Himalayan glaciers growing despite global warming
21 Apr,BBC
Glaciers in parts of the greater Himalayas are growing despite the
worldwide trend of ice melting due to warmer temperatures, a study has
found.
In the Karakoram mountain range on the border of Pakistan and China,
glaciers have defied global warming to become marginally larger over a
decade, researchers said.The French scientists produced three
dimensional maps of the range, which is separated from the Himalayas but
usually considered part of the same chain, between 1999 and 2008.Their
findings suggest the region is contravening the global pattern of
glacier shrinkage, which is taking place elsewhere in the Himalayas and
around the planet.
The impact of global warming in the region has been controversial
since an Intergovernmental Panel on Climate Change report wrongly
claimed in 2007 that glaciers in most of the greater Himalayan range
could vanish by 2035.
The research, published in the Nature Geoscience journal, comes a
month after a study which suggested the rate of ice loss in the
Himalayas was being overestimated due to inadequate monitoring methods.

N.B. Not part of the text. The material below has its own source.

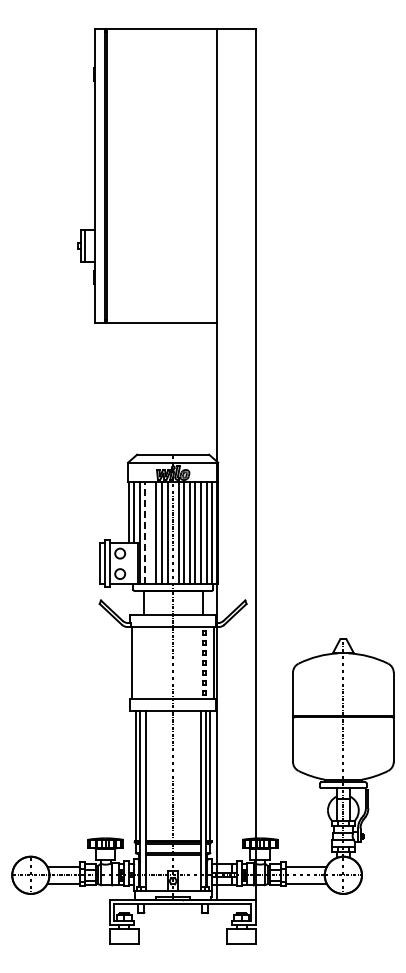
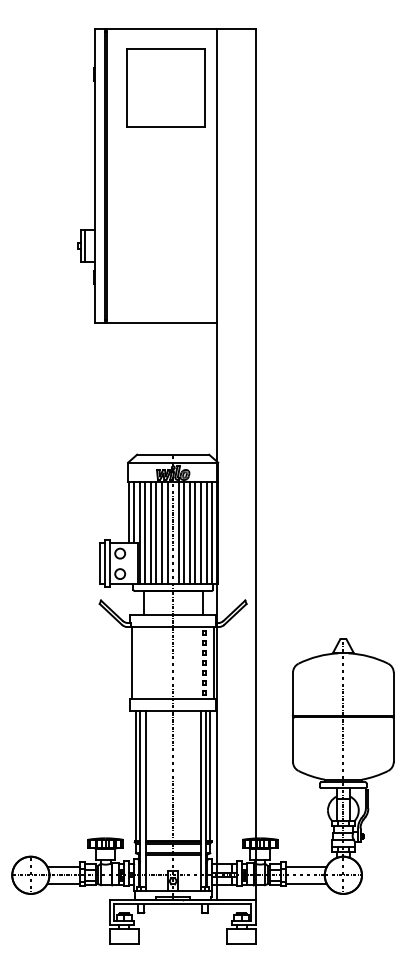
part at (165, 87): none -> present
line at (145, 532): dashed -> solid
line at (150, 533): none -> present
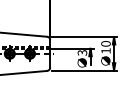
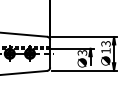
text at (105, 43): 10 -> 13
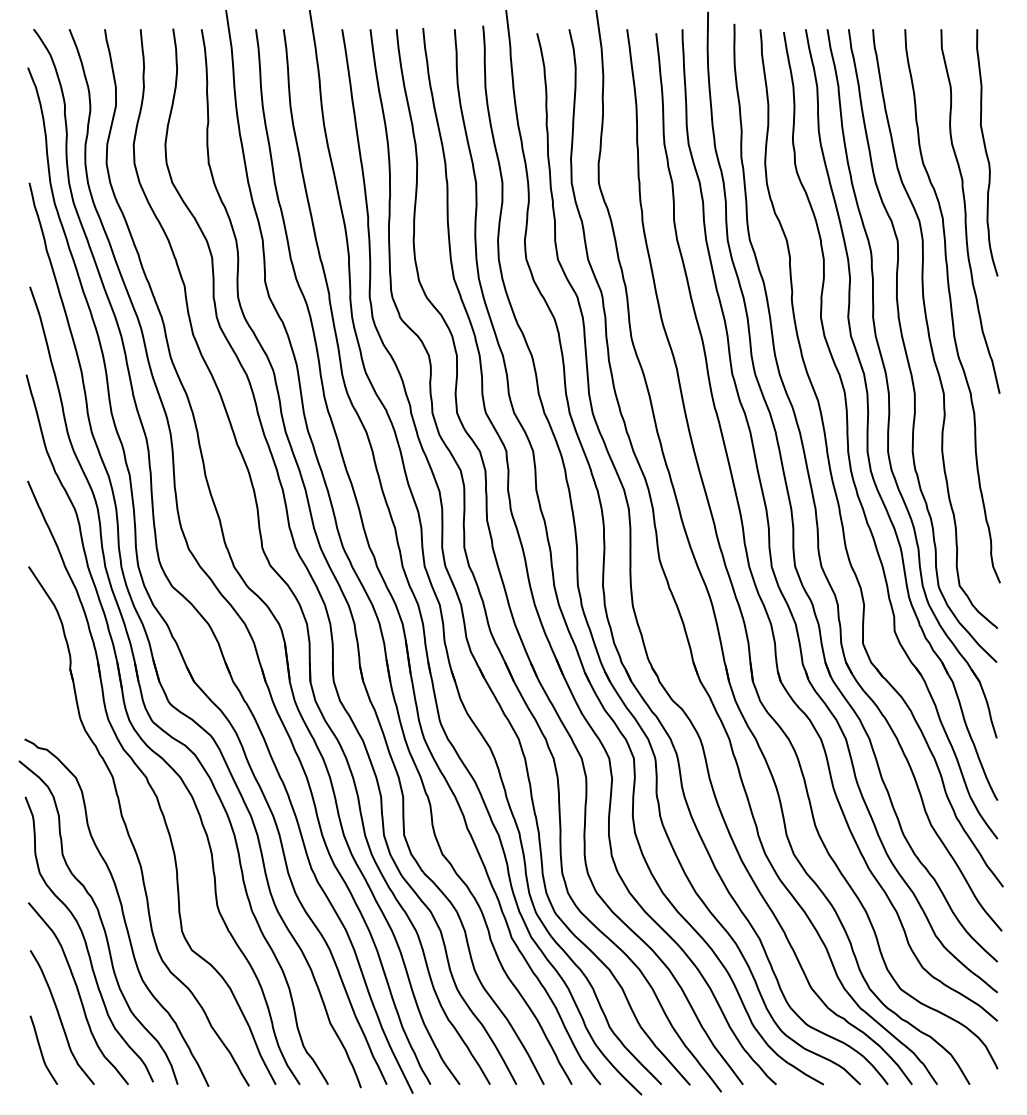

Julie Gardelle, at CNRS-Université Grenoble, who led the project,
said the reason for the exception was unclear but could be related to
regional variation in temperature.She told The Guardian: “In our warming
world, there are regions of the Earth where, for a few years or decades,
the atmosphere is not warming or is even cooling.”So it is not really a
big surprise that there are some regions where the temperature is not
rising and the Karakoram may be one of those.
”In a comment piece in the same journal Graham Cogley, a Canadian
researcher who previously challenged the 2007 IPCC report, said making
sense of the differing glacial size figures produced by different
scientific techniques would “keep glaciologists busy for some time”.